* [JOB]: Restate every line below word for word, but drop each picture.

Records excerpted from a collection
=== Section Start ===

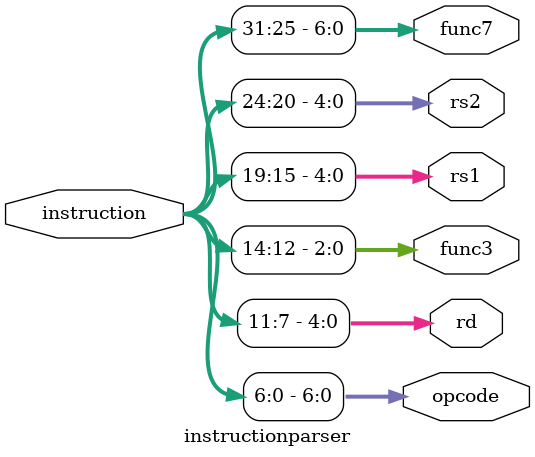
<source format=v>
module instructionparser(
input [31:0] instruction , //32bit instruction
output [6:0] opcode, // 7 bitopcode
output [4:0] rd, //5 bit rd
output [2:0] func3, // 3 bitfunc3
output [4:0] rs1, //5 bit rs1
output [4:0] rs2, // 5 bit rs2
output [6:0] func7); //7 bit func7
assign opcode=instruction
[6:0];
assign rd=instruction
[11:7];
assign func3=instruction
[14:12];
assign rs1=instruction
[19:15];
assign rs2=instruction
[24:20];
assign
func7=instruction[31:25];
endmodule

</source>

=== Section End ===

* [FINISHED EXERCISE]:
<source format=v>
module instructionparser(
input [31:0] instruction , //32bit instruction
output [6:0] opcode, // 7 bitopcode
output [4:0] rd, //5 bit rd
output [2:0] func3, // 3 bitfunc3
output [4:0] rs1, //5 bit rs1
output [4:0] rs2, // 5 bit rs2
output [6:0] func7); //7 bit func7
assign opcode=instruction
[6:0];
assign rd=instruction
[11:7];
assign func3=instruction
[14:12];
assign rs1=instruction
[19:15];
assign rs2=instruction
[24:20];
assign
func7=instruction[31:25];
endmodule

</source>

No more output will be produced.